__TEXT SECTION__
:::

Use Remote Desktop to connect to your computer – iOS and iPad OS

This tutorial will satisfy the need of users on the iPhone, iPad, and iPod Touch devices.  It was tested on iOS 11 but the methodology is the same even on older versions of iOS and iPad OS.

  1. Download and install the Microsoft Remote Desktop app from the iOS App Store.
  2. Open the newly installed app (it may appear as RD Client on your homescreen).
  3. In the Remote Desktop app press the + (plus) button in the top right.  Choose Desktop from the list of choices.
  4. In the Desktop dialog enter the following settings.
    1. In the PC Name type the full name of the computer you want to connect to.  The full name of your computer is the hostname followed by heritagecollege.local.  For example, if Stu Pendous was trying to connect to his computer the full name might be

      To find out the name of your computer, please send a message to helpdesk@heritagecs.edu.

    2. In the User Account field you can choose to enter your account information every time or to save it.  Please keep in mind who might have access to your iOS device and use that information to make a wise choice about saving your account information or not.  You will need to enter your full User Name and your Password.  For example, the User Name for Stu Pendous would be spendous@heritagecs.edu).
    3. Click Save.  This will save the remote desktop profile so can easily reuse it.
  5. Once the profile is saved simply touch on the profile to launch the remote session and access the remote computer.

Use Remote Desktop to connect to your computer – MacOS

These settings for iOS and iPad OS will also work for MacOS.  Simply install Microsoft Remote Desktop from the App Store, Add a PC configuration using the following settings, and connect.

  • PC name: The name of your desktop computer such as spendous12b.heritagecs.edu
  • User account: Use your Heritage email address and password
  • Click the Add button

Other Options

Others options to be aware of are things like copying files between your computer and the remote computer, or sharing audio or multiple displays.  To get to options click the small Show Options drop-down in the Remote Desktop Connection window.  Doing this will make five tabs appear along the top edge.  General, Display, Local Resources, Experience, and Advanced.

  • On the Display tab there are options for telling Remote Desktop how to handle multiple displays if you have multiple monitors plugged into the computer you are using to remotely access your computer at work.  You can also choose quality settings specifically.
  • The Local Resources tab is where you can affects settings related to the sharing of audio, printers, and the clipboard.  By default, the Clipboard is shared between your computer and the remote computer.  This enables you to copy and paste text between computer, and it will also allow you to copy files and folders between your computer and the remote computer (very handy).  Please note that sharing large files between computer could take a long time depending on the size of the file and the speed of your internet connection.
  • By default, audio is shared between computer, if you want to disable this go to the Local Resources tab and click on the Settings… button under Remote audio.  In the dialog box that appears choose Do not play under the Remote audio playback section and click OK.

:::

__ROWS__

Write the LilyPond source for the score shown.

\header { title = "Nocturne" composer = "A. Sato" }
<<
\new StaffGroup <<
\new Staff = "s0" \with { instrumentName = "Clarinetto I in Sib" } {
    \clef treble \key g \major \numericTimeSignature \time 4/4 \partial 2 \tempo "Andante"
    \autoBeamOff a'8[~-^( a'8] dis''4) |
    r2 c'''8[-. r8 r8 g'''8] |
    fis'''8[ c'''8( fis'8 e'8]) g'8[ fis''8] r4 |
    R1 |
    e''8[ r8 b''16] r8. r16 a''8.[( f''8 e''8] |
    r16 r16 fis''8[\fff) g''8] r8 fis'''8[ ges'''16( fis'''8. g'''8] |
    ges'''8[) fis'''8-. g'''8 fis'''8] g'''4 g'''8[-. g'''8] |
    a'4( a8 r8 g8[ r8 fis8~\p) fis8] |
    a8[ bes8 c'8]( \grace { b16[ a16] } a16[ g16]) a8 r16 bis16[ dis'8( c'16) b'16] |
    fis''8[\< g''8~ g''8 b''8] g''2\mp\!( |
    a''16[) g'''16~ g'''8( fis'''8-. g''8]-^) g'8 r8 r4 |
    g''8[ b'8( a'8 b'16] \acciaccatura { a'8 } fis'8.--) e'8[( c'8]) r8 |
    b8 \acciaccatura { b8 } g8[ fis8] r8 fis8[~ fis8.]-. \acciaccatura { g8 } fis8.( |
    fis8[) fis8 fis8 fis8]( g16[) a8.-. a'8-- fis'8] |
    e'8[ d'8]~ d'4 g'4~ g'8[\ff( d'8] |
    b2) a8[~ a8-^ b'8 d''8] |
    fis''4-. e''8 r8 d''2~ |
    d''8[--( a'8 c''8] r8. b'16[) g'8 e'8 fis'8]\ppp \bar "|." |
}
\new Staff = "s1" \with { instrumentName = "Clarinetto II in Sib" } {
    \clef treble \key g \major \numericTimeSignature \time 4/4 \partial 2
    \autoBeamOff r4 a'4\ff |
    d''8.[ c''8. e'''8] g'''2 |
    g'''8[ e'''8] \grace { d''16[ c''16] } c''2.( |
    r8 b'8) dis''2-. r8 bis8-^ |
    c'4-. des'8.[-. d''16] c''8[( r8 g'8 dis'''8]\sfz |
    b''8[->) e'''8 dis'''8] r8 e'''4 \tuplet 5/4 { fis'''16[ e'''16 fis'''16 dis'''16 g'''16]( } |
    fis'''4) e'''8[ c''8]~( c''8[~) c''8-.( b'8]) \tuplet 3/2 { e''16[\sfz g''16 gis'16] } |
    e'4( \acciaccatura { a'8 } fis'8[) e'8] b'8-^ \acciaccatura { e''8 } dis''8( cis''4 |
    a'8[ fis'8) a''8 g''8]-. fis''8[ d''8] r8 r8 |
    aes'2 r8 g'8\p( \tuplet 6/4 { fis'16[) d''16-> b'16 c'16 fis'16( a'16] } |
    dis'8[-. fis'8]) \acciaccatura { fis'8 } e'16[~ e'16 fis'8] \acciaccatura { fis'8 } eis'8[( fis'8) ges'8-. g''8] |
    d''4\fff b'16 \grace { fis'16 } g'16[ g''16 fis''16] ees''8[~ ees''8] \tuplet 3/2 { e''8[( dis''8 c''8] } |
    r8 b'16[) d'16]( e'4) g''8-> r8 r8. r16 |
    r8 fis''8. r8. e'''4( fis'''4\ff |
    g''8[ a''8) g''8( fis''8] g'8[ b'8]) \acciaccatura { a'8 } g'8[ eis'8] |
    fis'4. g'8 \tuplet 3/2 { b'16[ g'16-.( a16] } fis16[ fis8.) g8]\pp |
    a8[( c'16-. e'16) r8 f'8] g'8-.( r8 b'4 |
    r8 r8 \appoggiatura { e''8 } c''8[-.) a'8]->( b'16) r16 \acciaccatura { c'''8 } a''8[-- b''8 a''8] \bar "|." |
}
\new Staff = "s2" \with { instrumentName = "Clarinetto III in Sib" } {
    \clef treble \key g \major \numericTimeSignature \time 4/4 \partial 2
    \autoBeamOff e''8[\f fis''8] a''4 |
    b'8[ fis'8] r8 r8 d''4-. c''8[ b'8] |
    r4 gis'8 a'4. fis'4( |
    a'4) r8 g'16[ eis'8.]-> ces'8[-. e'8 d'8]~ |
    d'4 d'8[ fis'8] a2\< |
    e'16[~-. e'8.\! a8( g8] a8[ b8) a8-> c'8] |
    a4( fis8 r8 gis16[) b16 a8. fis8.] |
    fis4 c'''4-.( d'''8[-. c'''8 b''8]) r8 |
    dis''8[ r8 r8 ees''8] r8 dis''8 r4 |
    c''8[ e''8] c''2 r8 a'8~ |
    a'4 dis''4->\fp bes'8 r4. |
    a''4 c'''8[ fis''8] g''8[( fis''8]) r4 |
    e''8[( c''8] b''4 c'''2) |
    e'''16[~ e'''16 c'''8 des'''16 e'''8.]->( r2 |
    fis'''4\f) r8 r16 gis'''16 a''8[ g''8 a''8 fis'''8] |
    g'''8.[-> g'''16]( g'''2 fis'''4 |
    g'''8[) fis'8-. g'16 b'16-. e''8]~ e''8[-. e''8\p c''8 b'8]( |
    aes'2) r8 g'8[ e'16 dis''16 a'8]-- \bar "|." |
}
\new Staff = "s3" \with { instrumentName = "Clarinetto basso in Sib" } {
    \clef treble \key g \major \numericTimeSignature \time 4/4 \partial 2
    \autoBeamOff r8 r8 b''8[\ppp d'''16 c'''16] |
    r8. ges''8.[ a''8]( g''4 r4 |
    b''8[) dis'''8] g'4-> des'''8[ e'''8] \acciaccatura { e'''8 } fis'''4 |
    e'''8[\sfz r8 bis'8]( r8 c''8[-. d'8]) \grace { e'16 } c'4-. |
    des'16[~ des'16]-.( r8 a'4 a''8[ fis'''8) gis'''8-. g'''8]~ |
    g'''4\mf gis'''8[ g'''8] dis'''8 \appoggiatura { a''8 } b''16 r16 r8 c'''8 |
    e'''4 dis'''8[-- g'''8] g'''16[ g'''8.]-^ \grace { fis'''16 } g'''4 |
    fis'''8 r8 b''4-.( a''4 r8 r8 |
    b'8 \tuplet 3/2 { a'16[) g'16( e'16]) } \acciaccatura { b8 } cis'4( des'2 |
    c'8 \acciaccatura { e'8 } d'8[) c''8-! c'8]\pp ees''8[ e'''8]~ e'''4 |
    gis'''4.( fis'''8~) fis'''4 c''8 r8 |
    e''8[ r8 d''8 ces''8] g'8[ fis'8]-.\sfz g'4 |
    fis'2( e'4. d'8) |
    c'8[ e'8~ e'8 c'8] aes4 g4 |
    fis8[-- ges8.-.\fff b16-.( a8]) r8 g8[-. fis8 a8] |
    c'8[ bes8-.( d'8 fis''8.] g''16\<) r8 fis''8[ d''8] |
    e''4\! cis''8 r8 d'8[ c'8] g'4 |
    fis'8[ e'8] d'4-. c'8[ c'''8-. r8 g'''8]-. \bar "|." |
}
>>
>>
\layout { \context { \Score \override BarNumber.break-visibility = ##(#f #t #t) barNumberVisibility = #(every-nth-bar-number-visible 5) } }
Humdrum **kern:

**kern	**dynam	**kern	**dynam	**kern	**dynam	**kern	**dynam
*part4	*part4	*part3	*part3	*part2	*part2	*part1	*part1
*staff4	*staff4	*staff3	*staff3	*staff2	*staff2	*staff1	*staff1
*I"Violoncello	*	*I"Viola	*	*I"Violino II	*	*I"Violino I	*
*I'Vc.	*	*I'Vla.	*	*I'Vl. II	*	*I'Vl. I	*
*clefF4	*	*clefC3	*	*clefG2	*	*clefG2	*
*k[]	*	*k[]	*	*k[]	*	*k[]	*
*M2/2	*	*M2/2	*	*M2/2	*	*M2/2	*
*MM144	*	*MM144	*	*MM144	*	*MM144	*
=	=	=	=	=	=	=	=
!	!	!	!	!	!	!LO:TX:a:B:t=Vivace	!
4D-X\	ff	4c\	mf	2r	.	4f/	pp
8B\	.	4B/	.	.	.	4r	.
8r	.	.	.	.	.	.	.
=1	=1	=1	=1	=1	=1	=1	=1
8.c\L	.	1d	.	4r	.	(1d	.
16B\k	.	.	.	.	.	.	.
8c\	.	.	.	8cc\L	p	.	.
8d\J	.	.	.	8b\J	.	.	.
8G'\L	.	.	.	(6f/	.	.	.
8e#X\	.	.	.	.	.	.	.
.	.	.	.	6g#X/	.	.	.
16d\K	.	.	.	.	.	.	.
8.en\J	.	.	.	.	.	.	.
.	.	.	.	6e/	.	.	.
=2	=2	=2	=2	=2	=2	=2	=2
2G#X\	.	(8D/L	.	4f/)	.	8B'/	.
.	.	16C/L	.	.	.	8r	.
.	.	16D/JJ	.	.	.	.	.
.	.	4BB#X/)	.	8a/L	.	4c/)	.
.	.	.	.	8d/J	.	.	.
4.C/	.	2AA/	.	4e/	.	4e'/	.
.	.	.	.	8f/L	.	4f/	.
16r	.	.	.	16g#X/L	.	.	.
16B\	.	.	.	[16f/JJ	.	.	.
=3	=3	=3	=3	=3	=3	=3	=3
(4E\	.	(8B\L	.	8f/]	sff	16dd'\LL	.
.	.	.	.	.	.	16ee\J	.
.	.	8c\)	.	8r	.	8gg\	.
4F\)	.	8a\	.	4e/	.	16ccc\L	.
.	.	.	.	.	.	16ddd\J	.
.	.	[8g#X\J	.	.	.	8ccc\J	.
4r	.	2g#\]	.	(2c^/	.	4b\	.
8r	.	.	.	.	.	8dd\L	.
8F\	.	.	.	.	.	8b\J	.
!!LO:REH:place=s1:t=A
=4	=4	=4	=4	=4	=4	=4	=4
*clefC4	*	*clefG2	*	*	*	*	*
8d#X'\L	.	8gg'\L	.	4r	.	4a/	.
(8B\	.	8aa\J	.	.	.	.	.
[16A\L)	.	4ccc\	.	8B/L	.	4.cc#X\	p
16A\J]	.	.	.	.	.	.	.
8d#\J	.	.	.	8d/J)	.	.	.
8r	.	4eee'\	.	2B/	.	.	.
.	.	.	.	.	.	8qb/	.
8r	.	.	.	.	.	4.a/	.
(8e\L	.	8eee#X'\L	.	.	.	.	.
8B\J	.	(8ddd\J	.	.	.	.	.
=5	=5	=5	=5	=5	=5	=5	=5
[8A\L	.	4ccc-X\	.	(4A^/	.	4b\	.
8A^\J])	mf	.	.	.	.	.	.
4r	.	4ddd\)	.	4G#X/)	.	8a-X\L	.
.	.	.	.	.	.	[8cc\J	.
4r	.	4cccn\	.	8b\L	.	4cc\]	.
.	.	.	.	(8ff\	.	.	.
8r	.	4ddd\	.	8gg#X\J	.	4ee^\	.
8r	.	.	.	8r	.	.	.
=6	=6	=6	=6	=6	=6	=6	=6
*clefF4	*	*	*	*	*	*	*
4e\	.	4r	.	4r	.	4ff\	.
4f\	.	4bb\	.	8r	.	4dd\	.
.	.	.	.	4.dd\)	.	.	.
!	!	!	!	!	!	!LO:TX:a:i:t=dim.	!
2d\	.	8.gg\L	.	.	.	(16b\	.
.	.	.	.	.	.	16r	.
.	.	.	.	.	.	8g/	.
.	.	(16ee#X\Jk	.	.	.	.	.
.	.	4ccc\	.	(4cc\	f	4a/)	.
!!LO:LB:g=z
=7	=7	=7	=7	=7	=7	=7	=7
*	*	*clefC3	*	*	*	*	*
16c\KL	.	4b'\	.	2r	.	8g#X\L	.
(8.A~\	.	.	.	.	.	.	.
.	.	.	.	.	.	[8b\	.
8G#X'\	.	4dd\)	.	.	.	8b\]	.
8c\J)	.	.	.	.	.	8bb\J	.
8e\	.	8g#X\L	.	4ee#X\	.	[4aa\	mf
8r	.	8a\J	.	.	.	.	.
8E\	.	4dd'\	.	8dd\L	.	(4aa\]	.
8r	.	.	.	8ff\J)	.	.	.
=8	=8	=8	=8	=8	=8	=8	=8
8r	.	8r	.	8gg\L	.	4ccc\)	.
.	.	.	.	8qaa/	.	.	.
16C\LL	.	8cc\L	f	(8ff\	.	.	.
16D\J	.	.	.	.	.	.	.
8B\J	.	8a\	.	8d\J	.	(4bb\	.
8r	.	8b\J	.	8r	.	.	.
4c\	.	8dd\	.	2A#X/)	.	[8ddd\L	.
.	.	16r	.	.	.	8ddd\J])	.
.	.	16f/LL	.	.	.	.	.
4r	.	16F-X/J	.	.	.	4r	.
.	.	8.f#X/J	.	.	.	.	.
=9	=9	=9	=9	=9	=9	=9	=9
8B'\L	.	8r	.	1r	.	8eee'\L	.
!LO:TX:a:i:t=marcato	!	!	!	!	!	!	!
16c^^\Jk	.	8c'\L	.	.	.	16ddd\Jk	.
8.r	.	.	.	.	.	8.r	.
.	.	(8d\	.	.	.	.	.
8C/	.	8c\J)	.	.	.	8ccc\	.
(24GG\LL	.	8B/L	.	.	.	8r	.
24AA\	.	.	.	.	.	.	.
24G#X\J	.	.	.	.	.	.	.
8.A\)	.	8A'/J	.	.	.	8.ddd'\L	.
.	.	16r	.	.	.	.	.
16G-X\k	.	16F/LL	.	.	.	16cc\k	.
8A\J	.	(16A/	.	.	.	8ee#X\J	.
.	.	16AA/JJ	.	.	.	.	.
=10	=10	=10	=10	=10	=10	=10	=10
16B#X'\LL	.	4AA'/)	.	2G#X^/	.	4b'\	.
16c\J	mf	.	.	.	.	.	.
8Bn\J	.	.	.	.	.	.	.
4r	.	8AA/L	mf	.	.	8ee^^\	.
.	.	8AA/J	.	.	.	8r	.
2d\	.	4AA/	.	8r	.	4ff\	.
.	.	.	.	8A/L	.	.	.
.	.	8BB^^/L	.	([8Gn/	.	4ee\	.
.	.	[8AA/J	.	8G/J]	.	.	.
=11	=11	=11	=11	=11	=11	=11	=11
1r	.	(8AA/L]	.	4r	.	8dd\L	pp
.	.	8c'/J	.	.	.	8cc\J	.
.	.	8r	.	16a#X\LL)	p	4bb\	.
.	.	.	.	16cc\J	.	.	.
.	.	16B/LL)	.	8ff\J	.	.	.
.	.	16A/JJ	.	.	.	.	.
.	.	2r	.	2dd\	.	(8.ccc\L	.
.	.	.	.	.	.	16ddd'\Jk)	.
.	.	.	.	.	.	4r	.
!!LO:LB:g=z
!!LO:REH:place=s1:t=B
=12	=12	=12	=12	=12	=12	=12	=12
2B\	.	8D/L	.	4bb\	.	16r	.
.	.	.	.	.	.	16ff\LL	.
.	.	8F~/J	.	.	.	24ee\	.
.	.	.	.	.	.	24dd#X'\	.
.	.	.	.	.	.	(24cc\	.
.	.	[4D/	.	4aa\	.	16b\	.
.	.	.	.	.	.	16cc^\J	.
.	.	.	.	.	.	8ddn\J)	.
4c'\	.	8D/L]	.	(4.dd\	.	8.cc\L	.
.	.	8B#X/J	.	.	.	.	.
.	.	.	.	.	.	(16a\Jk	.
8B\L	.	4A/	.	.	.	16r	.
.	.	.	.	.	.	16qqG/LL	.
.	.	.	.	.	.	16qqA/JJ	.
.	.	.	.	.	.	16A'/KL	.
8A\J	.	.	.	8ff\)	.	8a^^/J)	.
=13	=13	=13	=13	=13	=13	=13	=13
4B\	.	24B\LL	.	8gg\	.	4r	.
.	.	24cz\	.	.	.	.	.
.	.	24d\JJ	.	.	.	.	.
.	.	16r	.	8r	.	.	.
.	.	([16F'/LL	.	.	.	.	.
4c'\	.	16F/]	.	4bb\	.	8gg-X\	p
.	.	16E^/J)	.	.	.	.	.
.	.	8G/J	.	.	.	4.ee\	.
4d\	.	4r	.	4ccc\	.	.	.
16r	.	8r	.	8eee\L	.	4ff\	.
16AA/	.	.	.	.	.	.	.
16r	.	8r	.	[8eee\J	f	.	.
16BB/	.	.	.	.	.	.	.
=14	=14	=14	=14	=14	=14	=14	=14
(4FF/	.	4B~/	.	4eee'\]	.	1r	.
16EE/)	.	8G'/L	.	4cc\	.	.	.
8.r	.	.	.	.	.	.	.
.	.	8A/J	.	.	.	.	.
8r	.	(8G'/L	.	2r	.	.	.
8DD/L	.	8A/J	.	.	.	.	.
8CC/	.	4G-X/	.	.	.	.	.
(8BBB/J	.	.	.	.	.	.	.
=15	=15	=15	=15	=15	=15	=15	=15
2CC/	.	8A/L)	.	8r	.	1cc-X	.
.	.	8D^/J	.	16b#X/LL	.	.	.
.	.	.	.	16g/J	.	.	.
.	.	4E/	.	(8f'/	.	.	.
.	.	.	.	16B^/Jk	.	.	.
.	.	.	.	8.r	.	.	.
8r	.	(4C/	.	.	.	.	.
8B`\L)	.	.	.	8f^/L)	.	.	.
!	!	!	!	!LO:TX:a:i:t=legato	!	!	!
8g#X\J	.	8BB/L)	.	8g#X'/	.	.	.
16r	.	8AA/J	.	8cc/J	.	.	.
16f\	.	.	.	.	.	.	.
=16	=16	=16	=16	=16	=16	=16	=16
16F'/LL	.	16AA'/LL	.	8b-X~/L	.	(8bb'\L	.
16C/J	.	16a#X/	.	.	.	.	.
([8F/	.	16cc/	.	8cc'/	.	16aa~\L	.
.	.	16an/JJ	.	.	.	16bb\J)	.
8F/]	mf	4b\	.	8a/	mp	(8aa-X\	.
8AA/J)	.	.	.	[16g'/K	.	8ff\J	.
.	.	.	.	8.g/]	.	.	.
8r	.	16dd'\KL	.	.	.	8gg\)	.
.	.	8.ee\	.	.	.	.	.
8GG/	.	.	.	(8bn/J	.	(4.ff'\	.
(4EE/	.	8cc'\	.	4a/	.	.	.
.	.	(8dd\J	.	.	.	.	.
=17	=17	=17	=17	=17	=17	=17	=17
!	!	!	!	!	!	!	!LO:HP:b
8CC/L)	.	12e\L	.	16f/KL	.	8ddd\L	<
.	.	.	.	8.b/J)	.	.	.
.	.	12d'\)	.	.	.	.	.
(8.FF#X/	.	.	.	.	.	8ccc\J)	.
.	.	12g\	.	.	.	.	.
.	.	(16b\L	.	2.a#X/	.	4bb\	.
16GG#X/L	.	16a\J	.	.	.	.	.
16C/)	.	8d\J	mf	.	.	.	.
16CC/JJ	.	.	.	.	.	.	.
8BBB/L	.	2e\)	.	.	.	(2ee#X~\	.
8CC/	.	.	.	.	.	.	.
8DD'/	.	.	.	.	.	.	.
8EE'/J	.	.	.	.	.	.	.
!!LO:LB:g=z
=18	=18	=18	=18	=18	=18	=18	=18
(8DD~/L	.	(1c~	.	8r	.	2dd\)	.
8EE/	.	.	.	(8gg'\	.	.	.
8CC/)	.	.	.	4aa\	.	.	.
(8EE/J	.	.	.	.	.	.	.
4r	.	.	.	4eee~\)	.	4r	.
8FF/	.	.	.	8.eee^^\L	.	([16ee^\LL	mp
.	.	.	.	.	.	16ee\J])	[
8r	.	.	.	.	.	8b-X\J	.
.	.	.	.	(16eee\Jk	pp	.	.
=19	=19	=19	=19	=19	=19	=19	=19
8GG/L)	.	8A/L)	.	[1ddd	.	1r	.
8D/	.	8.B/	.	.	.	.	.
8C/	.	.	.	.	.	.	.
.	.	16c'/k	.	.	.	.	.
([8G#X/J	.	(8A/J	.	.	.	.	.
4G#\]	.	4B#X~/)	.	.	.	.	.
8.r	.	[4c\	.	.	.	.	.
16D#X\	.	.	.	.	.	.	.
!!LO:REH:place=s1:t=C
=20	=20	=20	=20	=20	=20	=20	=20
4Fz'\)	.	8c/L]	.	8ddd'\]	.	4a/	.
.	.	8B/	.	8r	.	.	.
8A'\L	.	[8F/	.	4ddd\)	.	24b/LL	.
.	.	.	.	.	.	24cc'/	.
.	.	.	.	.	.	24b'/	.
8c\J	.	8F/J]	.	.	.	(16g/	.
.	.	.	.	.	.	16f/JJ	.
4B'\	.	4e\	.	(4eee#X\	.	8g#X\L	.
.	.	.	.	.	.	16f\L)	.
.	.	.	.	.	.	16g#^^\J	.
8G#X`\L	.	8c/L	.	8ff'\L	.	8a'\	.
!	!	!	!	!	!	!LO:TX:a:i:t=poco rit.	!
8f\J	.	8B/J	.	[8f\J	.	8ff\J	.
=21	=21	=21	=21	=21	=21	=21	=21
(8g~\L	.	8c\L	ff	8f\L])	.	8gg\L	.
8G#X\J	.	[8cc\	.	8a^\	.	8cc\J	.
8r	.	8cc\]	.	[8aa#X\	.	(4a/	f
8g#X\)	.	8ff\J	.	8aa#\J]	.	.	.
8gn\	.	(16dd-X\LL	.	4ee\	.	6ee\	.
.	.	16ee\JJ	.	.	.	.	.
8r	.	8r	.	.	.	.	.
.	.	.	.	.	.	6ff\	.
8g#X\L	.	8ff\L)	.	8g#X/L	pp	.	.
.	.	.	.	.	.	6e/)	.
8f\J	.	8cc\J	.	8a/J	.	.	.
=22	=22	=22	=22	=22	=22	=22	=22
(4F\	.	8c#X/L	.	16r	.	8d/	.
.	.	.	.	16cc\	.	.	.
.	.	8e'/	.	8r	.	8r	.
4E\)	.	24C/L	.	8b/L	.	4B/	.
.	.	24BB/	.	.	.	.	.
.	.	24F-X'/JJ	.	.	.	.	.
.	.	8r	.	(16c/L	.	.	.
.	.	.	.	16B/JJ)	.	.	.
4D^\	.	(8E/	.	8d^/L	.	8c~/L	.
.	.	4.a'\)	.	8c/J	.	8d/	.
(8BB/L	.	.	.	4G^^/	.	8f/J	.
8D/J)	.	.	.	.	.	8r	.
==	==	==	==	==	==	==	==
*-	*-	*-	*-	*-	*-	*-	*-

:::

__REQUIREMENTS__
**a)** According to the Remote Desktop tutorial, which five tabs appear after you click the Show Options drop-down?
**b)** Quote the Remote Desktop tutorial from "2. In the User" up to and including "would be spendous@heritagecs.edu).".

__TASK RESULTS__
**a)** General, Display, Local Resources, Experience, and Advanced.

**b)**
2. In the User Account field you can choose to enter your account information every time or to save it.  Please keep in mind who might have access to your iOS device and use that information to make a wise choice about saving your account information or not.  You will need to enter your full User Name and your Password.  For example, the User Name for Stu Pendous would be spendous@heritagecs.edu).